━━ DOCUMENT EXTRACT ━━

Step by step solution

01

- Identify the type of equation

This is a second order linear non-homogeneous differential equation: \(y'' - 3y' = t^2 - e^{3t}\).
02

- Find the complementary solution

Solve the associated homogeneous equation: \(y'' - 3y' = 0\). The characteristic equation is \(r^2 - 3r = 0\).
03

- Solve the characteristic equation

Factor the characteristic equation: \(r(r - 3) = 0\). The solutions are \(r = 0\) and \(r = 3\). Thus, the general solution to the homogeneous equation is \(y_h = C_1 + C_2 e^{3t}\).
04

- Find the particular solution

Guess a specific form for the particular solution due to the non-homogeneous term \(t^2 - e^{3t}\). Use the method of undetermined coefficients.

━━━

▸ INSTRUCTIONS TO FOLLOW
Please repeat the differential equation solution word for word, everything from "- Identify the" down to "is \(r^2 - 3r = 0\).".

━━ RECORD LIST ━━

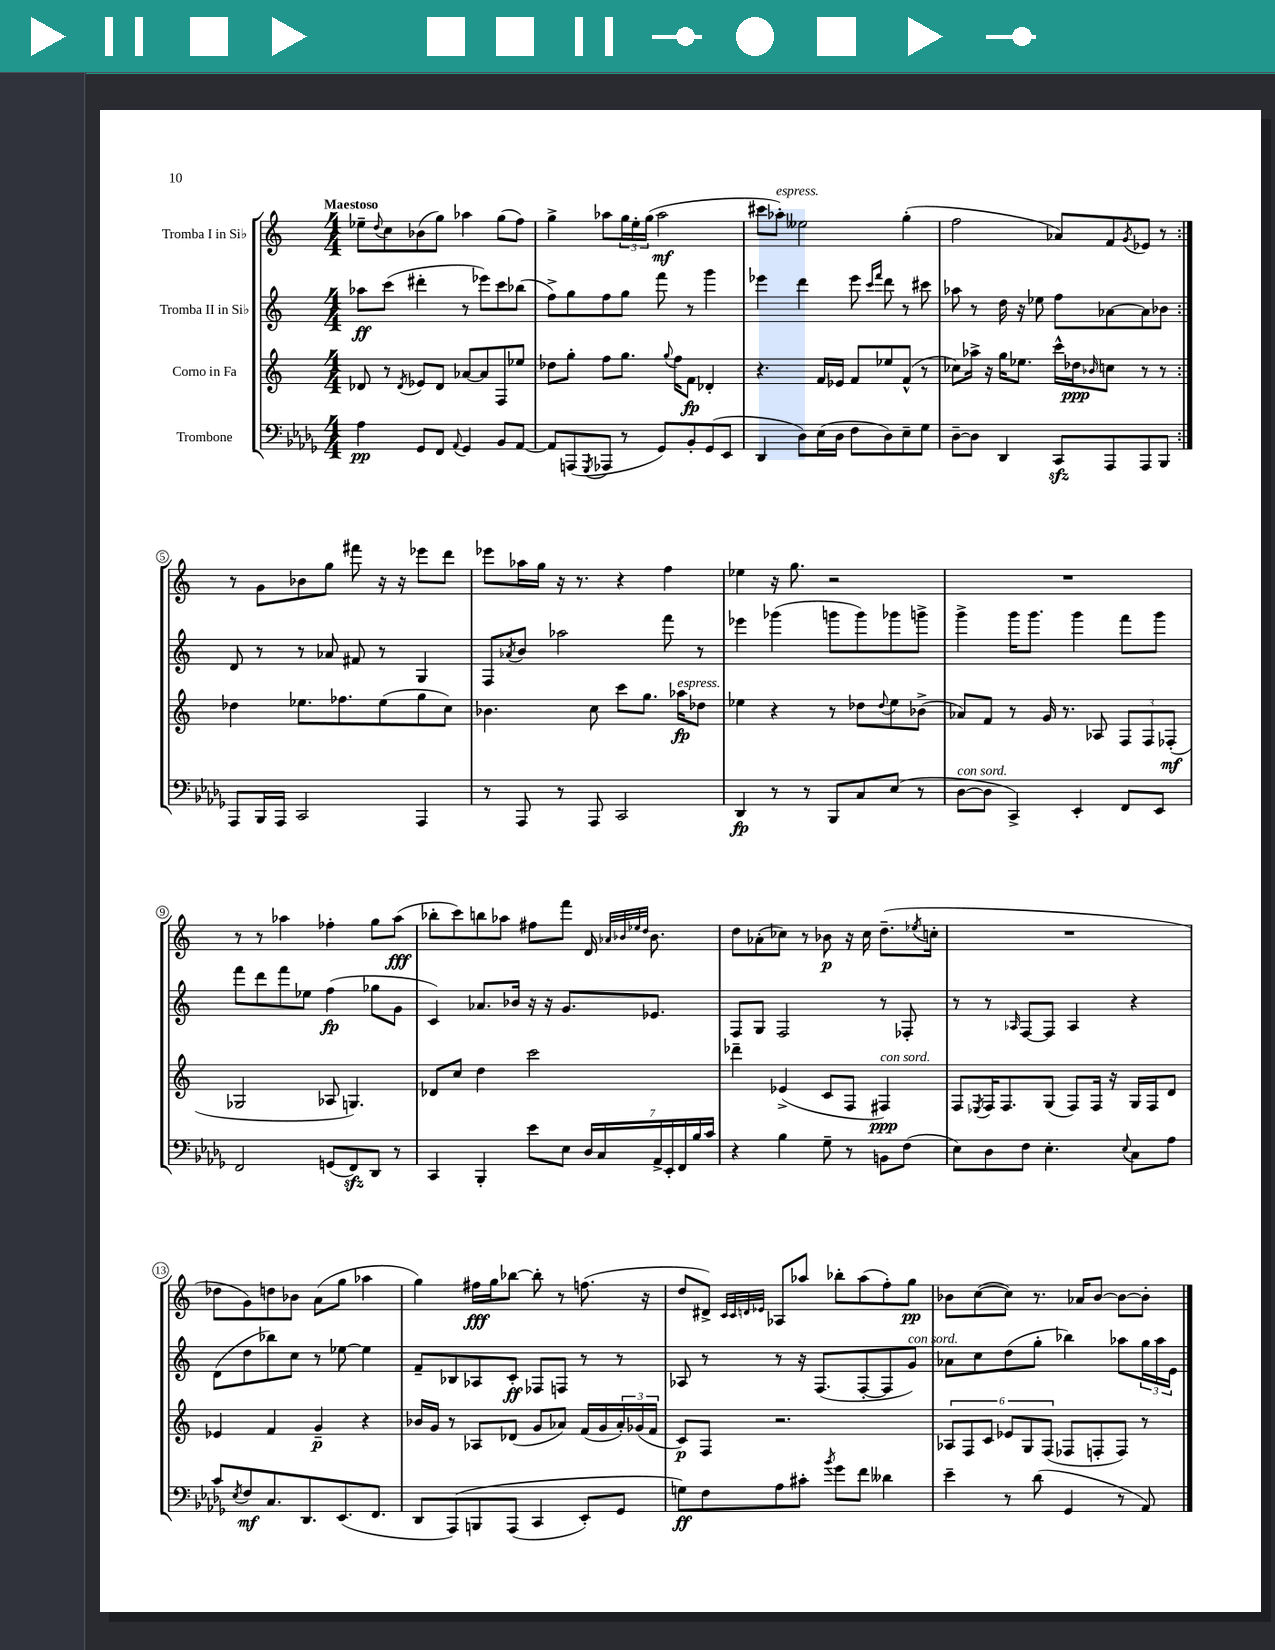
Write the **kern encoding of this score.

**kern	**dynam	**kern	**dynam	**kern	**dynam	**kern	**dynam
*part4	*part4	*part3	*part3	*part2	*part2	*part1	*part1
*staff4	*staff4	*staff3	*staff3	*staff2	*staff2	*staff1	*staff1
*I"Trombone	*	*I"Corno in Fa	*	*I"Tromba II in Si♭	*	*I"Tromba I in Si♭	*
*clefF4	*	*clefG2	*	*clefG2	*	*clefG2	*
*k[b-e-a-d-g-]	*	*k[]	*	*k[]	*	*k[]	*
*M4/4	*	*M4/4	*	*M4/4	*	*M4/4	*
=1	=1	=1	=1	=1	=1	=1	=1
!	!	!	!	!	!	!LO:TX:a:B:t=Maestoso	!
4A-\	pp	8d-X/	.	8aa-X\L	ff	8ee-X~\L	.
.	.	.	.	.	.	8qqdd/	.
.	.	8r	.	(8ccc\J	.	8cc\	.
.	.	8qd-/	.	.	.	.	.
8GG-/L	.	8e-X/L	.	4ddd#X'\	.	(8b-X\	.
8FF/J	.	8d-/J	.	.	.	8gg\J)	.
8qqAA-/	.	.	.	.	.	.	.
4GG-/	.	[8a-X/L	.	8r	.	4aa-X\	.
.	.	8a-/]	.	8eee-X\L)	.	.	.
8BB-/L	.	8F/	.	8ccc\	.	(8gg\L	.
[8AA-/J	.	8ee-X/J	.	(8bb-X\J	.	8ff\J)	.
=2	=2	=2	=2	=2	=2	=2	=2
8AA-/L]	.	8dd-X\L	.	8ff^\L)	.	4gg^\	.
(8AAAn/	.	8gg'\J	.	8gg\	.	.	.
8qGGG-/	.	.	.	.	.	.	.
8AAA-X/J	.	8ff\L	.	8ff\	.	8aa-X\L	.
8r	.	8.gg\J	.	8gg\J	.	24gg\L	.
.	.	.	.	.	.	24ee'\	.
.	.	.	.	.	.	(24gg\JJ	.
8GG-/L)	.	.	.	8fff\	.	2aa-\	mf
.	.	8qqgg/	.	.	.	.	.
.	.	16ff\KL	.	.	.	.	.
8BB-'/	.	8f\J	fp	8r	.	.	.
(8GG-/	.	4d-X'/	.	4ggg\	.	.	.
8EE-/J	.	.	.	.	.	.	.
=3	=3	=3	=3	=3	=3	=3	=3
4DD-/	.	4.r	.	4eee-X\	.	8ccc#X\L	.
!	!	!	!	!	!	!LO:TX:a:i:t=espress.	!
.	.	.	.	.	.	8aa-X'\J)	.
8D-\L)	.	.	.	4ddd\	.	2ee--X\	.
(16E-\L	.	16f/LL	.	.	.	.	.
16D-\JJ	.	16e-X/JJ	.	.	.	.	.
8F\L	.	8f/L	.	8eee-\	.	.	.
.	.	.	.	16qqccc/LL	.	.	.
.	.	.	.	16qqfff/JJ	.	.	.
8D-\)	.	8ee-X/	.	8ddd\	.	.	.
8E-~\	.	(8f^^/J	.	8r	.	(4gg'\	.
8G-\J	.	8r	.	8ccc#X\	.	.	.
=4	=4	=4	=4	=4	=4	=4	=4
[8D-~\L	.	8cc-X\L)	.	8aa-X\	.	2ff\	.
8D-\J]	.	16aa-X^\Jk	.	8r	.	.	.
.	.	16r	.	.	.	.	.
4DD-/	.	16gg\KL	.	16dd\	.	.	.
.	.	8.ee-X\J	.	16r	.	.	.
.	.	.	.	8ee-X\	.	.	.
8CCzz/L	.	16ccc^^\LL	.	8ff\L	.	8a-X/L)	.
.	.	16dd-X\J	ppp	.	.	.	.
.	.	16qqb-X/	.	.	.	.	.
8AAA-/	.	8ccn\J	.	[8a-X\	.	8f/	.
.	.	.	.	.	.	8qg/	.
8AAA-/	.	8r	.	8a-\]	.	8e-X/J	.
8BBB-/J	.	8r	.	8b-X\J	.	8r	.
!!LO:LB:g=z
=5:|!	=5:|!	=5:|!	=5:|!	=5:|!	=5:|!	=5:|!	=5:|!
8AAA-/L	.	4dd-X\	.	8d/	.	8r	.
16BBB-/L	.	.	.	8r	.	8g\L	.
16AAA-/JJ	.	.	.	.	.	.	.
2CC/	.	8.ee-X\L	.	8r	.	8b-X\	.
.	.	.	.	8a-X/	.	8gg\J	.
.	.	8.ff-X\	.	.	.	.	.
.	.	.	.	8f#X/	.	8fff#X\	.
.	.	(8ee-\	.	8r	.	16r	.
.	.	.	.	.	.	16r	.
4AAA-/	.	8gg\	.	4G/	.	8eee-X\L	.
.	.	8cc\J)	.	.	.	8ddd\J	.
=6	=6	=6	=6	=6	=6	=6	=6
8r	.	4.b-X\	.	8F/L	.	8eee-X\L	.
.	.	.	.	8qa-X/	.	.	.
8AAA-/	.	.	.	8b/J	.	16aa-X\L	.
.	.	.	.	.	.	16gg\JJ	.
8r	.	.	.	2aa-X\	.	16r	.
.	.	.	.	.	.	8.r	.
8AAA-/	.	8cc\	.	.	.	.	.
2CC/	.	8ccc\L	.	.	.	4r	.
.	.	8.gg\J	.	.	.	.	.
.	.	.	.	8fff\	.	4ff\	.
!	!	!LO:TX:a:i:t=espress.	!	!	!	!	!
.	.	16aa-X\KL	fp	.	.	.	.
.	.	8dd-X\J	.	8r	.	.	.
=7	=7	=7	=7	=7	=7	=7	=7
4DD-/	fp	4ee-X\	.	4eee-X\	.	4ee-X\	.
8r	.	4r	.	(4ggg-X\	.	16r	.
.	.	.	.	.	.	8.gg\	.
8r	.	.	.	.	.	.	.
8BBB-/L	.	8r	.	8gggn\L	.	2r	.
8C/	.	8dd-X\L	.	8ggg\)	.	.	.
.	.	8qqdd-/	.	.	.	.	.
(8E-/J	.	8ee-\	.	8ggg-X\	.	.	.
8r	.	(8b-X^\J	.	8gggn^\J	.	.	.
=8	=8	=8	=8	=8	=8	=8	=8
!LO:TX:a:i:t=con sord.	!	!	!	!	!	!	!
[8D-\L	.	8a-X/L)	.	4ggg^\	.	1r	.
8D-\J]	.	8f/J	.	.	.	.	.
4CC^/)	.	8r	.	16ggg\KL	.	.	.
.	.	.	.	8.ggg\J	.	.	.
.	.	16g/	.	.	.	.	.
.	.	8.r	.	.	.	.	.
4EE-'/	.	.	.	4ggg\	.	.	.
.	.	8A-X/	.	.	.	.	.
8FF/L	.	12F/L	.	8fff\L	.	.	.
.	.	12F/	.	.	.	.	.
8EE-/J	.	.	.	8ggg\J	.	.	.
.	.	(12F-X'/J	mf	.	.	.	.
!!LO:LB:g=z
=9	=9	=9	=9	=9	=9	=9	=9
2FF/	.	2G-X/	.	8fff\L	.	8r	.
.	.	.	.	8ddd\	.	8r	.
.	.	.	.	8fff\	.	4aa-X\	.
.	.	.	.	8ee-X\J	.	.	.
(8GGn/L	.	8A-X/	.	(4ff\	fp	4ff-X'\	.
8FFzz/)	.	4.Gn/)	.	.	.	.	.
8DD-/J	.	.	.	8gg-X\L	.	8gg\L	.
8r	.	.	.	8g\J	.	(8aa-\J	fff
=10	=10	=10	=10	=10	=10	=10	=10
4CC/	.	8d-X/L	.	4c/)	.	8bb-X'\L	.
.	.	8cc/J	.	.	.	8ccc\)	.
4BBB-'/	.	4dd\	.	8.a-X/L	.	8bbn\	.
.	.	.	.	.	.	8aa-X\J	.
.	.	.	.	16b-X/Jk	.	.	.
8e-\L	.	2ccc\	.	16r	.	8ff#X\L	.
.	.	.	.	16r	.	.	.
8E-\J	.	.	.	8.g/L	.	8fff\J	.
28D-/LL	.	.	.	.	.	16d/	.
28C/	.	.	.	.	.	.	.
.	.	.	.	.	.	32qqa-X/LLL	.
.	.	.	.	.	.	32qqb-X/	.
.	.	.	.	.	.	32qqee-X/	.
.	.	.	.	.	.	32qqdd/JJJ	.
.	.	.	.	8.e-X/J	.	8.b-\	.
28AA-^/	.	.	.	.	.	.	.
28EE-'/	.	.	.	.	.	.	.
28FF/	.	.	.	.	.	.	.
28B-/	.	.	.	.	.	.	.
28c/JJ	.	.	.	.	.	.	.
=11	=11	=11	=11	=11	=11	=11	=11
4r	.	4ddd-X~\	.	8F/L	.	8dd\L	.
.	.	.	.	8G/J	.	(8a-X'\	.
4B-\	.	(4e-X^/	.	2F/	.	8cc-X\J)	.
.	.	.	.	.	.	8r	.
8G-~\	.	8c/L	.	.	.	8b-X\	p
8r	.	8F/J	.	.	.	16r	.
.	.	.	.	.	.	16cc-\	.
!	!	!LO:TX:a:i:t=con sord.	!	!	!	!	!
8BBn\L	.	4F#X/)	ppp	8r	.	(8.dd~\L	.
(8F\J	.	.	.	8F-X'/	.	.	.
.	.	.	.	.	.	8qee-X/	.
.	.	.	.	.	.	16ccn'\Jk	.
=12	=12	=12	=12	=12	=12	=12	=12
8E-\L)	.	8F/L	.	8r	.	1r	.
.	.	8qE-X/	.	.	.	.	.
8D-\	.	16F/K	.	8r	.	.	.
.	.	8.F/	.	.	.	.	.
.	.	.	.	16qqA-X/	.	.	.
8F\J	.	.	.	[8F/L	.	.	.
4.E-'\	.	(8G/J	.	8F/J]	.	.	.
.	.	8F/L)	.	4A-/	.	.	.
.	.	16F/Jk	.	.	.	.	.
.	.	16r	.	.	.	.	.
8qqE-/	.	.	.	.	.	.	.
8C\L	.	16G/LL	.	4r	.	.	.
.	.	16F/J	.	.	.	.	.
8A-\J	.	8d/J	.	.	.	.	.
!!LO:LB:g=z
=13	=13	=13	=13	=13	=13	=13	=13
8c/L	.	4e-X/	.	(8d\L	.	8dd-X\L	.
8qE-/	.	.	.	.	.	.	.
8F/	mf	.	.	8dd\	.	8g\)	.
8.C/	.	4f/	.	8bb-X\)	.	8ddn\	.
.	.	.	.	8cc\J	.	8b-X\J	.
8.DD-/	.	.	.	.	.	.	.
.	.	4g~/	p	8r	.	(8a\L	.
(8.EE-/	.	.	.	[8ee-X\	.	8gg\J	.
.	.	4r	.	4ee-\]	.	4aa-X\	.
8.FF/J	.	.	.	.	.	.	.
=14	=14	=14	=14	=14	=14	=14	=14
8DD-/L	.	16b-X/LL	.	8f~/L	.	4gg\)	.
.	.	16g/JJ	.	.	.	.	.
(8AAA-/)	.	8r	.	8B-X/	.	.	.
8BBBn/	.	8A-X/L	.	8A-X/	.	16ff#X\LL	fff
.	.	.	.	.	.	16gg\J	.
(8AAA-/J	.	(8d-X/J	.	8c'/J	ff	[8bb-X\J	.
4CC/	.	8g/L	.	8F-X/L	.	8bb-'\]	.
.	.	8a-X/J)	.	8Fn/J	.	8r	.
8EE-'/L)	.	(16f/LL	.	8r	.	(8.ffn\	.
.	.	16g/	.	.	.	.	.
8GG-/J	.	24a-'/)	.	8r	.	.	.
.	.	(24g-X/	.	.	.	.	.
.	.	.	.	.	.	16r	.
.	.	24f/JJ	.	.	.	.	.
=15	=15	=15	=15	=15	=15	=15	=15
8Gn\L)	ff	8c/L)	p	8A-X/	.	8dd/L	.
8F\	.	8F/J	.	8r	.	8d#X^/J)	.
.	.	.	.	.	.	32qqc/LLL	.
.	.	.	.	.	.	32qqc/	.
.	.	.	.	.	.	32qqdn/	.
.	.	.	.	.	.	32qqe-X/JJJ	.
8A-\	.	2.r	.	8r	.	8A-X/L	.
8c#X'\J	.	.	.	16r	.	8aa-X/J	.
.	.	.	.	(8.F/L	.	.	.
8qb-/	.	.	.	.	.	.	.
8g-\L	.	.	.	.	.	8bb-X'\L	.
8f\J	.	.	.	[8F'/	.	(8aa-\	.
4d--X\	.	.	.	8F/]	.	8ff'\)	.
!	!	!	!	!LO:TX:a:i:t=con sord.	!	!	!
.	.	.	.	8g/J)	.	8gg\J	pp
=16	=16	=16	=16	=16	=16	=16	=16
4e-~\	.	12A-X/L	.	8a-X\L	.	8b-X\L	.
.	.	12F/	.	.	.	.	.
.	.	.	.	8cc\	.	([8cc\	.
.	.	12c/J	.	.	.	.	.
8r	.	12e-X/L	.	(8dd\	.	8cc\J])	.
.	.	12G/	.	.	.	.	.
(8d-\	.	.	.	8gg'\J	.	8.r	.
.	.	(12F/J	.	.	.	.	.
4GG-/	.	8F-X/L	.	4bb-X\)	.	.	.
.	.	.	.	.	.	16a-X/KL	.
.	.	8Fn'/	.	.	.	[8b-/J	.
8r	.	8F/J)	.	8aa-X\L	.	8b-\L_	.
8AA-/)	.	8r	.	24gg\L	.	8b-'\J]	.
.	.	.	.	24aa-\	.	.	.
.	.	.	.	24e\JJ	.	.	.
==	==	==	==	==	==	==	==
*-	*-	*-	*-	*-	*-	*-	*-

━━━

▸ RESPONSE BELOW
- Identify the type of equation

This is a second order linear non-homogeneous differential equation: \(y'' - 3y' = t^2 - e^{3t}\).
02

- Find the complementary solution

Solve the associated homogeneous equation: \(y'' - 3y' = 0\). The characteristic equation is \(r^2 - 3r = 0\).